DOKUMENT.

Nach einer kleinen Pause ging es weiter und hier an der Straße fiel mir zum ersten mal besonders auf, wie hier die üblichen amerikanischen Fastfoodketten so beschriftet sind. Bei uns gibt es ja nur das Standardlogo. Hier mit üblicher kyrillischer Schrift ist das natürlich für Einheimische schlecht lesbar, also gibt es die Namen auch immer noch in Russisch. Lustiger weise sind die von der Optik exakt an das Original angelehnt und im Prinzip in einer Art Lautschrift geschrieben.
Da das Wetter gut war und Laufen eh nicht so dolle lief, wollten wir mal schauen, ob wir den Nachmittag nicht mit einer Moskwa-Flussfahrt verbringen konnten. Die meisten dieser Ausflugsschiffe starten am Gorki-Park, also machten wir uns auf den Weg eben dort hin. Also wieder in die Metro mit der Linie 1 bis zur Station Kulturpark. Von hier war es nur noch kurz über eine Moskwa-Brücke bis zum Eingangsbereich. Dort in der Nähe pausierte ich meinen schmerzenden Fuß, während Genia sich bei den Tickethäuschen erkundigte.
Bis zur Abfahrt mussten wir dann noch gut 1,5h warten, dazu suchten wir uns eine schöne Bank etwas weiter im Grün des Parks. Dann ging es endlich los, wir hatten Tickets für eine ausgedehnte 3h-Tour. Die Schiffe fahren zunächst flussaufwärts (also aus der Stadt heraus), drehen dann in Höhe des Hotel Ukraine (eine weitere der sieben Schwestern) mit Blick auf Moskau City und fahren dann zurück bis am Kreml vorbei und wenden dann nahe der schwebenden Brücke (auf der wir am Vortag waren)..
Die Moskwa windet sich in zahlreichen Bögen durch das Stadtgebiet, südlich des Flusses fährt man lange zeit an weitläufigen Grünanlagen vorbei die sich von den Sperlingsbergen bis zur Moskwa ausstrecken. Zeit für ein Panoramafoto am Achterdeck des Schiffes.
Dort oben befindet sich auch die Lomonossow-Universität, das imposante Hauptgebäude (die Größte der "Schwestern") kann man direkt von unten allerdings nicht erkennen. Auf der anderen Seite befindet sich das Luschniki-Olympiastadion, welches erst 2 Monate vorher Final-Spielort der WM war. Vorbei ging es an zahlreichen prachtvollen Bauten, in denen teilweise auch Ministerien untergebracht sind.
Schließlich erreichten wir das Hotel Ukraine und damit unseren Wendepunkt. Genau hier war es wieder Zeit für ein Panoramafoto!
Irgendwann passierten wir unseren Startpunkt und fuhren nun weiter zum Zentrum, die Prunkbauten wurden dabei natürlich auch nicht weniger.
Es ging an der riesigen Statue von Peter dem Großen (Offiziell ein Denkmal zur 300. Jahresfeier der russischen Marine) vorbei, die mit 96m Höhe zu den größten der Welt gehört. Sonderlich populär ist dieses perspektivische Desaster übrigens nicht. Aber nun gut, jetzt steht es halt.

AUFGABE. Schreibe den Abschnitt des Reiseberichts ab, der mit „Die Moskwa windet“ beginnt und nach „Ministerien untergebracht sind.“ endet. Benenne darin „Lomonossow-Universität“ in „Moskauer Staatsuniversität“ um. Die Daten stammen aus einer anderen Quelle als der Reisebericht.

VORLIEGENDE DATEN.
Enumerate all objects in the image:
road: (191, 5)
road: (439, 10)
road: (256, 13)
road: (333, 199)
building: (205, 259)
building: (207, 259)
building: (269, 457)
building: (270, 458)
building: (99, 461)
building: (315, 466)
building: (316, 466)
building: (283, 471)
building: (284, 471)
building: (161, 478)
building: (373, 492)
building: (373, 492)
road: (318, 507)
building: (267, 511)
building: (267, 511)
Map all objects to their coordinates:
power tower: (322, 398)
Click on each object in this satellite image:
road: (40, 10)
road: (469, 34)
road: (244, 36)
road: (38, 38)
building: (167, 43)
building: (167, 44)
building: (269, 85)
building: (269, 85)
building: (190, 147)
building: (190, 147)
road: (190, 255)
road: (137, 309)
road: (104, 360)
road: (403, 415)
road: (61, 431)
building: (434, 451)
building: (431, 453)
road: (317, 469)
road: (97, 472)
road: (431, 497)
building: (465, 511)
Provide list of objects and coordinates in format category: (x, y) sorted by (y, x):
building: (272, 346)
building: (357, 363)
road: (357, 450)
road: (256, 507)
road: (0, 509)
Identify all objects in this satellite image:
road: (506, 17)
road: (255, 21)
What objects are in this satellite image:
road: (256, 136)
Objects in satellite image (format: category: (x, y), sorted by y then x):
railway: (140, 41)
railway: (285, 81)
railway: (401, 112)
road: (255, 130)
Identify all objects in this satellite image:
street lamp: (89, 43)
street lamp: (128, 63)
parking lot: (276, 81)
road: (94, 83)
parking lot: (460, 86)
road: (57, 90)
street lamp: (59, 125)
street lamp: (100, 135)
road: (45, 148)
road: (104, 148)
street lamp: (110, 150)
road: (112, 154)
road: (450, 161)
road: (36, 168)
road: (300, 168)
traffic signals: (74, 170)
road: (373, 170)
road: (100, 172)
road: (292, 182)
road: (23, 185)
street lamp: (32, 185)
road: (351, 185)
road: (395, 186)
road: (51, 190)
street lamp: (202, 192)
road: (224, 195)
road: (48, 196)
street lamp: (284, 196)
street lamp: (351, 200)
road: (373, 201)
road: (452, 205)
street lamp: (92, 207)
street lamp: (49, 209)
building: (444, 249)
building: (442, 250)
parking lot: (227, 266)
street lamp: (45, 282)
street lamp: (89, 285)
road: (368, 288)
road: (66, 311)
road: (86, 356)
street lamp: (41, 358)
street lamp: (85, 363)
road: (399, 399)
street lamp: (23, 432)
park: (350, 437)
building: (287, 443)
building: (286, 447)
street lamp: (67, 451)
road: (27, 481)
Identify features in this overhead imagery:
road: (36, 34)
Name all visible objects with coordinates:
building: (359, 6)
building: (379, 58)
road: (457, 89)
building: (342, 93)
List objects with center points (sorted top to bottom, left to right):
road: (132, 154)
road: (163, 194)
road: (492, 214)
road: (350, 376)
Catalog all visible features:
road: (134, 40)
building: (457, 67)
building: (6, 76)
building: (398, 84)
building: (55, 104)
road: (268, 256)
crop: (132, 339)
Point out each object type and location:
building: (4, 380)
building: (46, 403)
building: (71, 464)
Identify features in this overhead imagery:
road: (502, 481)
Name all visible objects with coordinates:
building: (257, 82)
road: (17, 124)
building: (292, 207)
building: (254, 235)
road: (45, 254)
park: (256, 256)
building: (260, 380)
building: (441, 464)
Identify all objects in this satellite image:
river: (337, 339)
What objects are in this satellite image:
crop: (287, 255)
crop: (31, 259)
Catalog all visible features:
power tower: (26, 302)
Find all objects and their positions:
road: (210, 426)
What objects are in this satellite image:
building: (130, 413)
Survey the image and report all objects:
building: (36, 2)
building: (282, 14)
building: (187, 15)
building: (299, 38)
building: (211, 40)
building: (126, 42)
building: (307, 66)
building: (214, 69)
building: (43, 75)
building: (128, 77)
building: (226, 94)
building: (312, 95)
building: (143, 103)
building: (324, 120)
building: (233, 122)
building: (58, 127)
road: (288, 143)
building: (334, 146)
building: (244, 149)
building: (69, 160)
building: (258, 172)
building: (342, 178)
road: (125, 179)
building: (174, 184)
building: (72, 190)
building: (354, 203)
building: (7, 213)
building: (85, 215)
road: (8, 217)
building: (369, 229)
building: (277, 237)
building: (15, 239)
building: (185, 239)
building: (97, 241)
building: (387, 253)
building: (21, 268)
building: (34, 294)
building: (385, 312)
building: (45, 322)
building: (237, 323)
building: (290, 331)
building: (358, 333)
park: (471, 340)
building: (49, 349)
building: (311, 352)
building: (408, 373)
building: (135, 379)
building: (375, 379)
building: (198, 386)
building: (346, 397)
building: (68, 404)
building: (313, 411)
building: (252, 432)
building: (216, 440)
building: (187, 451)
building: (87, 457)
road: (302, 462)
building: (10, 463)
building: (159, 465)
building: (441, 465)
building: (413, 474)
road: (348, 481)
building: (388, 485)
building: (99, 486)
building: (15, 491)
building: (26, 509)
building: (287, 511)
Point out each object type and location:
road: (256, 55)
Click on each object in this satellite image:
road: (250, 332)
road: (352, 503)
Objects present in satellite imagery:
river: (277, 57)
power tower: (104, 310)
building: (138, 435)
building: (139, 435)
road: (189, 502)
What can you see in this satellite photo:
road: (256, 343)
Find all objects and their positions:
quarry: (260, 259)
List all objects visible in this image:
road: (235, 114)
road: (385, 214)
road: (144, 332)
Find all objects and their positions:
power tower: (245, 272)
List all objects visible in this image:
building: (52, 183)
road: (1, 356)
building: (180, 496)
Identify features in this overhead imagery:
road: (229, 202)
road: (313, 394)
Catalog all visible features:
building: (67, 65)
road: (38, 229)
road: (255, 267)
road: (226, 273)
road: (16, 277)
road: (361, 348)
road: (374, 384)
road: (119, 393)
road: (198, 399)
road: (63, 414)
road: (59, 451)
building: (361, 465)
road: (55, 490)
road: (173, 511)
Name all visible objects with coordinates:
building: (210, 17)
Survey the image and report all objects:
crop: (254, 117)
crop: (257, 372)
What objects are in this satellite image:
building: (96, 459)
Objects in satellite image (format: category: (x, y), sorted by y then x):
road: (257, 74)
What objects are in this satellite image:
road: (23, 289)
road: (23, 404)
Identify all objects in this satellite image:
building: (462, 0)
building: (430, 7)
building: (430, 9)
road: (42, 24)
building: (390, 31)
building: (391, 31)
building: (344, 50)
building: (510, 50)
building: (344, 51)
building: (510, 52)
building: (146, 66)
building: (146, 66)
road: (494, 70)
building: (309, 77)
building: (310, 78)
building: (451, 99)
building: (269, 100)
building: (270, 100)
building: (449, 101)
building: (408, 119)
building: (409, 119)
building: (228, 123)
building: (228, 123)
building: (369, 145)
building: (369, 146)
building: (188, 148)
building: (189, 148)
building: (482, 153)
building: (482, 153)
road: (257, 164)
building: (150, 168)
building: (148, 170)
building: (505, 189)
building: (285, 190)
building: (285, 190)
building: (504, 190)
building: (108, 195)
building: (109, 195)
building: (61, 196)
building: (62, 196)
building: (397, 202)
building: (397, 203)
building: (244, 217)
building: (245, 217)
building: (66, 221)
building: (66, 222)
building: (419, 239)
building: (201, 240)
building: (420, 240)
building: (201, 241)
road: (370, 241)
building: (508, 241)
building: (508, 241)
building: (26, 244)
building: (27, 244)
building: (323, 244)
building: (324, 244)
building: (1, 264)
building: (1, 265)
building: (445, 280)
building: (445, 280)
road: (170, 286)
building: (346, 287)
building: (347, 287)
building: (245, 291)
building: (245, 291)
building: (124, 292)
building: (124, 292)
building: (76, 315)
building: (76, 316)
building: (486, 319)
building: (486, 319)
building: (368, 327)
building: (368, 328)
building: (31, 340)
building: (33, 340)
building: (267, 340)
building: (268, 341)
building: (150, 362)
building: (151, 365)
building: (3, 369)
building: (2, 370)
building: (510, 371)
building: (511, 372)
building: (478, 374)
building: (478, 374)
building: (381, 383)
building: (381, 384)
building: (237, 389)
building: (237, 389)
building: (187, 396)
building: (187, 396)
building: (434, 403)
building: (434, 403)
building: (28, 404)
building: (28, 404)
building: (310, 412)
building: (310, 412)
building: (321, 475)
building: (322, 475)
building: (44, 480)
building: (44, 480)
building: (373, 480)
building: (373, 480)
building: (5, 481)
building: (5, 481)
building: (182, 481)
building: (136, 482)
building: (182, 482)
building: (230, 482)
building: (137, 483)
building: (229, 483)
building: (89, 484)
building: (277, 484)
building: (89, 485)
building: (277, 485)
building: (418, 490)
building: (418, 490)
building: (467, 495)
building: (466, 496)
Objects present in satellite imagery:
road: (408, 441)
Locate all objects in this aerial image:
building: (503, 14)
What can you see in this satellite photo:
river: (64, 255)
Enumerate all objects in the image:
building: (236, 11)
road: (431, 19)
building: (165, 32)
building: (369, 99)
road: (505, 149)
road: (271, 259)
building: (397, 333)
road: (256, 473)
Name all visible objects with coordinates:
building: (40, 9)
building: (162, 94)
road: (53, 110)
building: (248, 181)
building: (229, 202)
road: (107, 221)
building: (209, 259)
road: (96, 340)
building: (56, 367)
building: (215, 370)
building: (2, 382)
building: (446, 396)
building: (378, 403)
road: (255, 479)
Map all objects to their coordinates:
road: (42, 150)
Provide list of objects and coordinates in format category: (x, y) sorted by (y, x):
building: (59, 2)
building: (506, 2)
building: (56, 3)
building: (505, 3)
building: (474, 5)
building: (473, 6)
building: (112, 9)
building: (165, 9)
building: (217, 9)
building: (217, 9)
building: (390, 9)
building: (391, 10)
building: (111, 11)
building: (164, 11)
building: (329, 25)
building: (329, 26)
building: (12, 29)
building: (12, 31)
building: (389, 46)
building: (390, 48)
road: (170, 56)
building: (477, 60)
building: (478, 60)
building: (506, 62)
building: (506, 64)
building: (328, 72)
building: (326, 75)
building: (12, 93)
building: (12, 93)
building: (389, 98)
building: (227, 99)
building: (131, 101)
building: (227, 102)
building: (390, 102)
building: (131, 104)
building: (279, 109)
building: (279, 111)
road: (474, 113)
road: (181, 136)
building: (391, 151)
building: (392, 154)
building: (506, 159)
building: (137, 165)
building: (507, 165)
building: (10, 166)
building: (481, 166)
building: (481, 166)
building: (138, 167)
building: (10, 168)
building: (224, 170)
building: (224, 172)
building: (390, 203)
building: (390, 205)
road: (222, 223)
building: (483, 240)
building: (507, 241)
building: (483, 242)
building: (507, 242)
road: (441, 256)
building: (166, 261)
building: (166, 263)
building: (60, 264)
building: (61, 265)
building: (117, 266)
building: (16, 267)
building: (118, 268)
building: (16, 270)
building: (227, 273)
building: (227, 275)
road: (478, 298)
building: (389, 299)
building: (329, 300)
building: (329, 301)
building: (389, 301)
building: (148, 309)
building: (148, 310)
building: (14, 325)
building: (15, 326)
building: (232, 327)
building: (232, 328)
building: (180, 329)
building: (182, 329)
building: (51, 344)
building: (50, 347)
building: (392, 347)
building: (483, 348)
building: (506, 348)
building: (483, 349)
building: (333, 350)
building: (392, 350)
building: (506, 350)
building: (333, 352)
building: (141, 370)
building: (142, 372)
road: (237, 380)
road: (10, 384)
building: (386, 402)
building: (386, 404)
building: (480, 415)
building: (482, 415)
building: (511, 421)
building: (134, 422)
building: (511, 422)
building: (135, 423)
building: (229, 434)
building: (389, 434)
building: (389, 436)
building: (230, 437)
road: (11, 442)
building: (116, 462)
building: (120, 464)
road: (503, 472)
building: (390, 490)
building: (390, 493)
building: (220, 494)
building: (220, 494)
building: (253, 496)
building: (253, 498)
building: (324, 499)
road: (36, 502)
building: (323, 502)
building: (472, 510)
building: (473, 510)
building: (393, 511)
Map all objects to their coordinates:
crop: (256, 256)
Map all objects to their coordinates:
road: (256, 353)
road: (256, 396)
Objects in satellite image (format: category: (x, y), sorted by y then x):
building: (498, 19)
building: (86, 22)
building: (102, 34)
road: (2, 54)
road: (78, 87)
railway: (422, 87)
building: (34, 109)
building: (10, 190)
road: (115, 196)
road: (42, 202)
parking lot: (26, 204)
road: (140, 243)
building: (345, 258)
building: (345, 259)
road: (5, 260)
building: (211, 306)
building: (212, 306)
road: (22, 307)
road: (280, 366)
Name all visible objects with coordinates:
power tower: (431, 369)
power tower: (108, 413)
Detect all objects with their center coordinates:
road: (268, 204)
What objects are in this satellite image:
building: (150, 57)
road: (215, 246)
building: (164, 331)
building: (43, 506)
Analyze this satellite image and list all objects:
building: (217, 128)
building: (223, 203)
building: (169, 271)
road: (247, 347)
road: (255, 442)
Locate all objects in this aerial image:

RICHTIGE LÖSUNG.
Die Moskwa windet sich in zahlreichen Bögen durch das Stadtgebiet, südlich des Flusses fährt man lange zeit an weitläufigen Grünanlagen vorbei die sich von den Sperlingsbergen bis zur Moskwa ausstrecken. Zeit für ein Panoramafoto am Achterdeck des Schiffes.
Dort oben befindet sich auch die Moskauer Staatsuniversität, das imposante Hauptgebäude (die Größte der "Schwestern") kann man direkt von unten allerdings nicht erkennen. Auf der anderen Seite befindet sich das Luschniki-Olympiastadion, welches erst 2 Monate vorher Final-Spielort der WM war. Vorbei ging es an zahlreichen prachtvollen Bauten, in denen teilweise auch Ministerien untergebracht sind.